Cook fish

Fish is usually cooked too long and too hot (although fish protein is already fixed at around 70 degrees). This protein can flocculate, which does not look nice. If you cook fish at 100 degrees, that does not happen: then it is still a bit glassy inside, but definitely even.

1.

Preheat an ovenproof dish to 100 degrees in the oven. Rinse the fish fillet cold and pat dry. Remove any existing bones with a pair of bone-piercing tongs. Salt the fish fillet, eg. B. with coarse sea salt, that's not so intense.

2.

Prepare marinade: Heat approx. 100 ml fish stock, vegetable stock or fish stock with white wine, 1-2 teaspoons olive oil, 1-2 teaspoons lemon juice, 1 clove of garlic, salt and white pepper.



3.

Remove the mold from the oven. Fill in about half of the fund.

4.

Place the fish in the mold, douse with the remaining stock. Place the dish on the bottom of the oven and cook the fish according to the thickness.

5.

Cut herbs (eg tarragon and mint) into fine strips with scissors. Chop tender vegetables (eg yellow peppers and spring onions). Sprinkle both over the fish, add small cherry or cocktail tomatoes and cook for another 5 minutes.



Tips

If necessary, mix the fish stock with cooking cream or vegetable cream and season with mustard, ajvar, horseradish or other seasoning sauces.

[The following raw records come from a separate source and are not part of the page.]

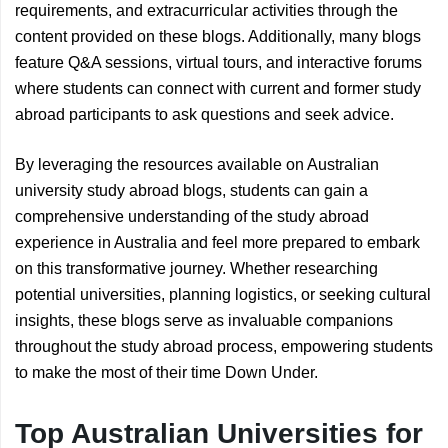
requirements, and extracurricular activities through the
content provided on these blogs. Additionally, many blogs
feature Q&A sessions, virtual tours, and interactive forums
where students can connect with current and former study
abroad participants to ask questions and seek advice.
By leveraging the resources available on Australian
university study abroad blogs, students can gain a
comprehensive understanding of the study abroad
experience in Australia and feel more prepared to embark
on this transformative journey. Whether researching
potential universities, planning logistics, or seeking cultural
insights, these blogs serve as invaluable companions
throughout the study abroad process, empowering students
to make the most of their time Down Under.
Top Australian Universities for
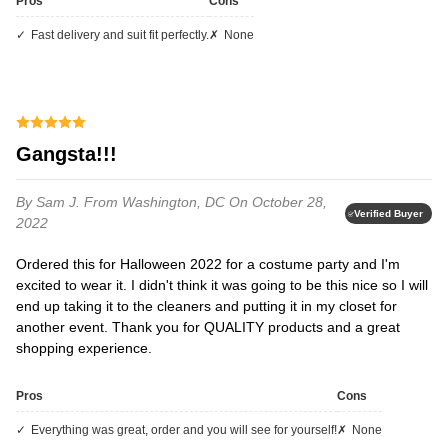
Pros
Cons
fast delivery and suit fit perfectly.
none
Gangsta!!!
By Sam J.
From Washington, DC
On October 28,
Verified Buyer
2022
Ordered this for Halloween 2022 for a costume party and I'm
excited to wear it. I didn't think it was going to be this nice so I will
end up taking it to the cleaners and putting it in my closet for
another event. Thank you for QUALITY products and a great
shopping experience.
Pros
Cons
everything was great, order and you will see for yourself!
none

The recipe also works for several portions - then cook the fish fillets on the preheated fat pan on the bottom rail of the oven.

This method is particularly well suited for lean fish that dry easily, such as the Mekong Delta organic pangasius, tilapia, New Zealand hake, Alaskan salmon, North Sea salmon, zander from Western Europe. But also organic salmon and farmed salmon from Norway, which are among the high-fat fish and where the fat has a particularly favorable fatty acid composition come with this method juicy, superzart and aromatic from the oven.

Cook fish at 100 degrees - that's how long it takes:

Salmon and cod fillet: 25 minutes Thin fish fillets: 10-15 minutes Fish fillets: 20-25 minutes



5 Easy Ways To Cook Fish (March 2024).